Often times I will want to make an extremely simple web app, such as a TV Tracking App where I can enter in a few show names and have those names persisted. Most modern web applications have both a frontend and a backend API, typically written in either Java, Python, C#, TypeScript/JavaScript, or Golang. That backend will typically have a database such as PostgreSQL or MongoDB for persistence, increasing complexity and typically requiring at minimum a VPS to launch the application (i.e a private server where you can perform system administration directly).

A Simpler API

This post serves as a very simple example of how you can create a Flat File CMS API using just one PHP file. What is great about this strategy is if you just want to make some sort of proof of concept or a really simple web application for yourself that really doesn’t need the complexities of a backend API. What this does is essentially gives you the power to write, update, delete, and read from a JSON file with ease via simple POST or GET requests with a secret private key. Note that there is no user management in this and all data is readable if someone knows where the JSON file is, so this is not a strategy for storing sensitive information.

The Full Code

You can find the full repo that I referencing on GitHub.

Example

The example found in store.php enables adding data to a file named shows.json. I made this simple script because I wanted to set up a TV tracking app but not actually build any sort of backend API since that seemed like a bit of an overkill. You can definitely extend this to allow editing any file via a GET parameter but that could potentially open you up to a hacker creating whatever files they want on your website, given that they could only write JSON to them.

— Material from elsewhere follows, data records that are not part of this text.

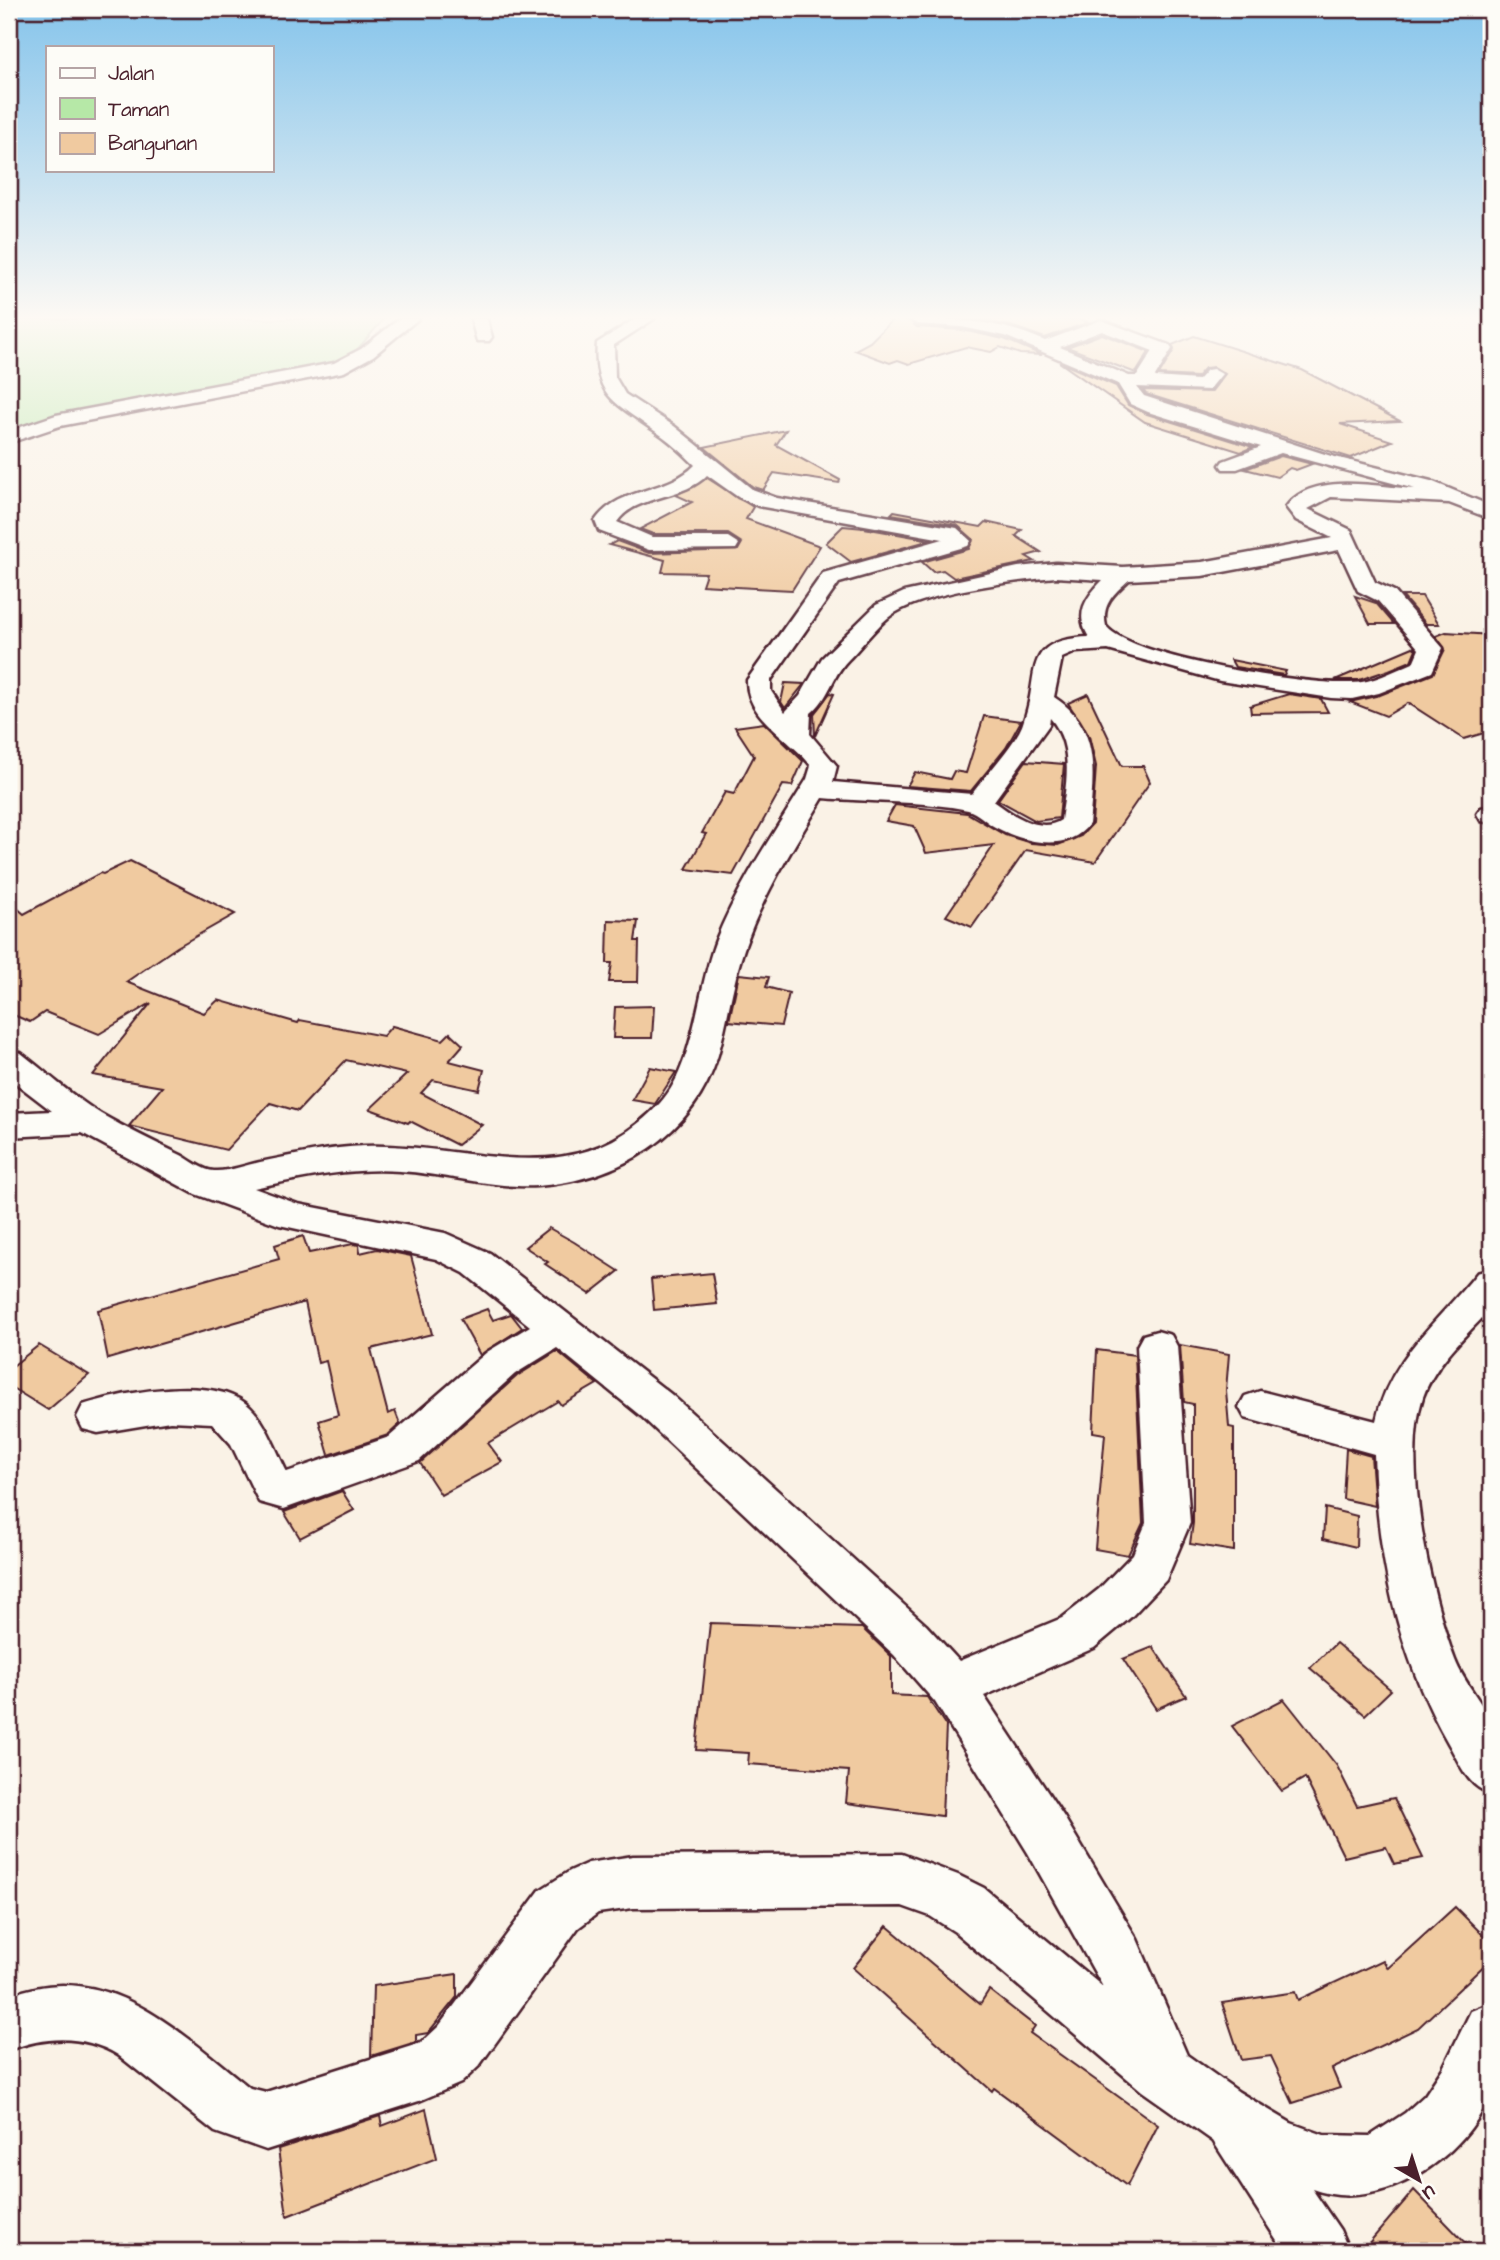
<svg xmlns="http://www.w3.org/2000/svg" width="1500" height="2260" viewBox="0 0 1500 2260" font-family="'Architects Daughter',sans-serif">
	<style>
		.green { fill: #b6e8a7; stroke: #808469; stroke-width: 2 }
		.building { fill: #f0caa0; stroke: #4a1f2b; stroke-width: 2 }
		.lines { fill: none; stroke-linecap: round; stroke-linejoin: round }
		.minor-casing { stroke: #4a1f2b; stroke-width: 5 }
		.minor { fill: #fdfcf7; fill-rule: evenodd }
	</style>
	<rect width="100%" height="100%" fill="#faf2e6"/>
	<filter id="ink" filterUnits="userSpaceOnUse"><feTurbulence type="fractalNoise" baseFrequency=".0143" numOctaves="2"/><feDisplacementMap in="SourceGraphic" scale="14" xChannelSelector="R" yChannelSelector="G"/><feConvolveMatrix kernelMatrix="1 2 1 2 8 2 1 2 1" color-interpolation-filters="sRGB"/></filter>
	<g filter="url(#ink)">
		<path class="green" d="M9,319H384L355,352L335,365L80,414L9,437Z"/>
		<g class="building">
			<path d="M893,319H907L917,327L962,330L1004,339L1042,355L1020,354L1000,347L991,352L966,347L909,364L898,360L890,363L855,350L870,342Z"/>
			<path d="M970,319H1079L1089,322L1045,338L1011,326Z"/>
			<path d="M1102,334L1149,352L1136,373L1067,347Z"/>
			<path d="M1194,336L1302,370L1400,421L1340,424L1392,441L1351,458L1146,394L1143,390L1211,392L1225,374L1214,367L1205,368L1197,377L1159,375L1174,350L1172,345Z"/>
			<path d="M1059,362L1116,386L1128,405L1147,414L1253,447L1241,452L1145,422Z"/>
			<path d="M786,430L776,445L840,480L839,483L774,473L763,490L753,487L704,447Z"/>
			<path d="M1281,456L1312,464L1296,470L1290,468L1277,477L1245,469Z"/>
			<path d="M707,478L753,507L746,519L820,546L792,590L702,585L706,573L662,572L665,560L609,545L617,541L649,553L738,550L742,543L728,534H653L640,529L692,502L676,495Z"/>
			<path d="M894,511L981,527L986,522L1022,530L1016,536L1041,552L1026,556L1034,561L954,578L943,570L933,572L922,562L969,549L973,539L957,525L891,514Z"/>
			<path d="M843,526L864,528L931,540L851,562L826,543Z"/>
			<path d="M1355,596L1376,603L1394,624H1370Z"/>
			<path d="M1402,596H1422L1439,624H1426Z"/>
			<path d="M1446,632L1491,635V731L1464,739L1408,703L1386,716L1350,702L1380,695L1433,674L1445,649L1436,636Z"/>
			<path d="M1413,647L1416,649L1411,661L1389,670L1359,680H1335Z"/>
			<path d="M1231,660L1286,671L1284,675L1235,667Z"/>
			<path d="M785,683L804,684L785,708L781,702Z"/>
			<path d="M830,693L834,694L815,736L814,714Z"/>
			<path d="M1088,694L1122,766H1143L1150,782L1095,862L1026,850L972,927L946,916L994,845L926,853L914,826L886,821L895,805L967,813L1005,835L1031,843L1058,845L1081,836L1092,824L1096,766L1089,736L1068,703Z"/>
			<path d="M1289,694L1321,699L1328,712L1251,713L1250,706Z"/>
			<path d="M984,716L1021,721L1006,748L971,791L907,786L915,772L950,779L954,771L966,773Z"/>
			<path d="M764,723L803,761L792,786L783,785L733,875L686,869L706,834L702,833L725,792L734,794L754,756L735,727Z"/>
			<path d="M1026,761L1064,764L1059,818L1036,821L998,800Z"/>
			<path d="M130,861L235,914L177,947L126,982L204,1013L218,1000L298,1023L300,1020L383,1036L392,1026L443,1040L450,1033L463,1045L449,1061L484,1070L479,1090L433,1080L421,1093L482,1125L457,1145L410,1121L408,1123L370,1109L407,1074L346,1060L298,1111L270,1103L226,1150L129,1126L162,1087L93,1075L151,1003L99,1034L45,1012L30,1022L9,1013V901L24,914L100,873L103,874Z"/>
			<path d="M608,920L638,921L635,941H639L638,982H609L612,963H607Z"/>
			<path d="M739,974L769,977L766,987L789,993L781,1026L729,1021Z"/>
			<path d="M654,1006L652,1038H613L615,1007Z"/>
			<path d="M650,1067L676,1072L655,1104L632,1100Z"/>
			<path d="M549,1228L574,1242L619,1271L590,1294L545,1264L548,1262L525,1247Z"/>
			<path d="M303,1236L309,1253L353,1244L359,1245L360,1253L377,1249L411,1256L432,1334L371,1349L388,1414L395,1411L400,1424L388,1435L329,1455L319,1421L338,1415L326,1361L318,1363L305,1302L108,1359L98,1310L279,1259L275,1245Z"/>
			<path d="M712,1273L717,1304L654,1310L651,1279Z"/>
			<path d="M487,1309L493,1320L511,1314L522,1328L480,1355L460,1319Z"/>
			<path d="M39,1345L89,1375L48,1410L9,1386V1369Z"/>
			<path d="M1180,1345L1229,1354L1226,1390L1229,1427L1234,1428V1551L1190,1544L1193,1523V1404L1184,1402Z"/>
			<path d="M1097,1350L1135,1355L1143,1523L1128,1555L1095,1549L1105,1434L1093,1432Z"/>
			<path d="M557,1351L597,1384L561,1405L558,1401L488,1443L502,1462L441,1495L420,1463L517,1376Z"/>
			<path d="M1346,1449L1371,1456L1375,1506L1343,1499Z"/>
			<path d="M342,1491L354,1510L300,1538L284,1512Z"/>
			<path d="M1325,1508L1357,1516L1356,1547L1323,1539Z"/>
			<path d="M710,1623L862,1628L891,1656V1695L927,1697L946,1726L942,1816L846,1803L849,1771L748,1764L749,1753L696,1750Z"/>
			<path d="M1336,1643L1391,1690L1365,1715L1310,1668Z"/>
			<path d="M1153,1647L1186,1696L1156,1709L1123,1659Z"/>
			<path d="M1284,1699L1337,1766L1357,1806L1394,1798L1423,1858L1394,1864L1386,1847L1344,1857L1305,1778L1282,1791L1232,1726Z"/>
			<path d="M1455,1907L1491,1943V1959L1418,2028L1332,2069L1340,2088L1293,2103L1271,2056L1241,2060L1222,2003L1295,1992L1298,2000L1383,1960L1388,1968Z"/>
			<path d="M887,1926L980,2004L989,1990L1035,2026L1030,2033L1158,2125L1127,2186L994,2088L992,2091L853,1968Z"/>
			<path d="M457,1974V1997L428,2033L416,2035V2042L371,2056L373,1986Z"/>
			<path d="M426,2109L437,2158L287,2216L278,2149L380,2116L382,2126Z"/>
			<path d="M1414,2190L1473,2251H1362Z"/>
		</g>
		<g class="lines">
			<g class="minor-casing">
				<g id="minor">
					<path d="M399,319H418L373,356L344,372L60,426L9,443V431L56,415L334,363L361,349Z"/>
					<path d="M471,319H487L492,337L489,341H477Z"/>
					<path d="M635,319H654L614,345L615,377L625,394L674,426L752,489L777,498L957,528L971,541L968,546L839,583L771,680V691L785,712L800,696L822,658L876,605L904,592L1018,567L1056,563L1123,567L1202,562L1332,538L1296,520L1286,507C1311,471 1378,487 1415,489L1281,453L1237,469H1223L1220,465L1223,461L1261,447L1148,412L1130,404L1118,384L1005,336L962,327L917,324L909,319C960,319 997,320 1045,341L1101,320L1169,345L1172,349L1155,377L1198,380L1207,370L1213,369L1222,374L1209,390L1137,387L1144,396L1331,456L1431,481L1491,506V519L1449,503L1331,497L1308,509L1351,530L1375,582L1394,591L1443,648L1432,672L1379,693L1352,699L1331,698L1220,681L1108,650L1076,652L1062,658L1054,697C1101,727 1094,775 1089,824C1068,854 1022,842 995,827C987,823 977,812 968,810C926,801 867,802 823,798C796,843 767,888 748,938C733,976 729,1016 718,1055C694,1136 618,1180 537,1186C491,1188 446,1174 400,1171C351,1167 302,1178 254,1188L298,1204L445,1233L490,1253L672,1395L926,1625L959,1661L1062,1618L1099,1589L1133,1554L1146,1523L1137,1346L1143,1335L1157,1331L1171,1335L1177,1346L1190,1523L1166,1580L1131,1617L1094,1648L984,1696L1064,1817L1137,1939L1187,2055L1239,2092L1291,2123L1324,2135L1370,2136L1405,2113L1425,2095L1443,2068L1471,2011L1491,2003C1491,2024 1496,2078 1490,2094C1466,2158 1379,2215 1312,2189L1340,2230L1349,2251H1284L1213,2141L1142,2091L955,1932L930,1916L902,1906L633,1908L598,1913L578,1928L479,2066L461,2083L419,2101L266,2150L215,2132L118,2055C83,2034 46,2036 9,2050V1996C106,1956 180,2033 250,2088L266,2092L421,2043L439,2026L540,1890L570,1871L588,1863L633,1856L902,1854L958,1875L984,1888L1103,1987L1028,1853L935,1702L894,1655L642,1417L557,1348L515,1374L419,1461L284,1509L259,1502L231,1444L212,1423L170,1421L98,1433L83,1429L77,1417L83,1405C124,1392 216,1374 250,1407C267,1423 276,1451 287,1472L389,1437L487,1352L530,1326L464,1273L436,1259L279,1225L195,1194L82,1133L9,1137V1113L52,1111L9,1078V1050L21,1053C47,1073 73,1097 101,1114C127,1129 154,1142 181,1155C190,1160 204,1171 214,1171C228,1172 246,1165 260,1162C295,1155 330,1147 365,1146C472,1142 572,1198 660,1103C695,1065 697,989 716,940C739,883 775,831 807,779L811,766C791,738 746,719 747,680L823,573L943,539L758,506L738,497L707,475C684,500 636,494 617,522L652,537H728L739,544L736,549L649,550L599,531L595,521C619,486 667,494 695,465C682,452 668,439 652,429C614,402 593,395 597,343ZM1102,331L1153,351L1137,376H1129L1060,347ZM1339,550L1358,591L1378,601L1419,649L1413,663C1393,671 1373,683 1351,683C1308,685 1132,659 1106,626C1101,605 1114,593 1129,580L1202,576ZM1056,577L1103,580C1086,597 1074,614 1089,637C1018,640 1042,674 1023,723C1017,742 985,776 972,794L833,782L837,766L810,734L811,713C829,699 832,676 848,660C862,646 877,625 893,614C929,591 1013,581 1056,577ZM1050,718C1075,746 1066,786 1061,820C1040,834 1012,815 994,801L1049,725Z"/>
					<path d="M1491,806V823L1481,821L1477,814L1481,808Z"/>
					<path d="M1491,1269V1309C1467,1334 1435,1363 1423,1397C1401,1462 1431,1596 1455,1660C1463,1682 1485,1704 1491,1725C1496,1741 1492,1777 1491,1794C1466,1785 1461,1765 1448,1743C1397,1653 1377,1557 1374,1454L1245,1418L1239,1407L1245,1396L1260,1391L1376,1421C1389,1358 1439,1321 1477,1273Z"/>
				</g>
			</g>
			<use href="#minor" class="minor"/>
		</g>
	</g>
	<linearGradient id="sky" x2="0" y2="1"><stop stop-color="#85c4eb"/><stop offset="0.5" stop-color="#fdf9f4"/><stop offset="1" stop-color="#fdf9f4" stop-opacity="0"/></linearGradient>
	<rect width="1500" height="635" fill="url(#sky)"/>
	<rect width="1500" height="2260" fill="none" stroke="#fdfcf7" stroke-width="35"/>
	<rect x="18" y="18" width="1465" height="2225" fill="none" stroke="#4a1f2b" stroke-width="2.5" filter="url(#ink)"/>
	<rect x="46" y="46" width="228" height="126" fill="#fdfcf7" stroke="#b5a4a5" stroke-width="2"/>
	<rect x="60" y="68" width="35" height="10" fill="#fdfcf7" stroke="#b5a4a5" stroke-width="2"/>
	<text x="108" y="80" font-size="21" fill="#4a1f2b">Jalan</text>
	<rect x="60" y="98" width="35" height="21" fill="#b6e8a7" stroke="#b5a4a5" stroke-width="2"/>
	<text x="108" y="116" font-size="21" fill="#4a1f2b">Taman</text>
	<rect x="60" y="133" width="35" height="21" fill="#f0caa0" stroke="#b5a4a5" stroke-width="2"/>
	<text x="108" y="150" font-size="21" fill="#4a1f2b">Bangunan</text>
	<g transform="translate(1419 2180) rotate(141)" stroke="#fdfcf7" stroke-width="5" paint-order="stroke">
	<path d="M0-5L12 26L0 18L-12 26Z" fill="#4a1f2b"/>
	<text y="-10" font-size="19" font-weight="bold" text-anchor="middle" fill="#4a1f2b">U</text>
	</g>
</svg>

Note that there is literally no validation in this API, so it assumes that you are the one creating whatever interacts with the API and that you are extremely careful to not send malformed data. This would not work very well on a large team, but you could always use this as a base and expand upon it to add validation and more complex authentication.

Using the API

Key based authentication

Line 6 of store.php has the following line:

if($_GET['key'] == 'random_key') {

random_key should be updated to an actual random alphanumeric key that you want to use to authenticate against the PHP CRUD API. Note that anyone with the key could add, edit, and delete data so make sure it is both long and sufficiently random.

Data Structure

This API assumes that you are creating an array of data, but each element in the array does not need to have the same structure. You can also have a single element array if you simply want to have a single entry. You may use any keys you want and assign any values, but the key id is reserved and indicates the index of the element in the array. You may assign a different value to id but it will be ignored and instead changed to be the index of the element.

All Endpoints

All endpoints will return the full JSON data from shows.json after the modifications are made as desired.

Add Endpoint

This endpoint appends an element to the array.

URL:

store.php?key=random_key&method=add

POST data example:

{"name":"curb enthusiasm"}

This would add the above element and also add the id key to the element and store it in shows.json.

More complex POST data:

{
  "name:"curb enthusiasm",
  "date":"2018-03-31",
  "airing": false
  "related-shows": [
    {"name":"seinfeld"}
  ]
}

You can literally put as much or little data as you want.

Update Endpoint

This endpoint simply clobbers the data for the endpoint you provide and replaces it with the data you provide. If you do not include all keys, then the left out keys will be deleted.

URL:

store.php?key=random_key&method=update

POST data example:

{
  "id":0
  "name":"modern family"
}

This would update the first element in the array to have the only the data “name”:”modern family” (and the implicit id).

Delete Endpoint

Deletes the element with the id specified. All other keys will be ignored. The id indexes will be reset for all items to be in order.

URL:

store.php?key=random_key&method=delete

POST data example:

{
  "id":0
}

This would cause the element with “id”:1 to be reset to “id”:0 since the element with “id”:0 was deleted.

Read Endpoint

Just reads out the raw JSON data from the shows.json file.

URL:

store.php?key=random_key&method=read

Any POST data will be ignored, but you can call this endpoint either via POST or GET, doesn’t really matter in this case.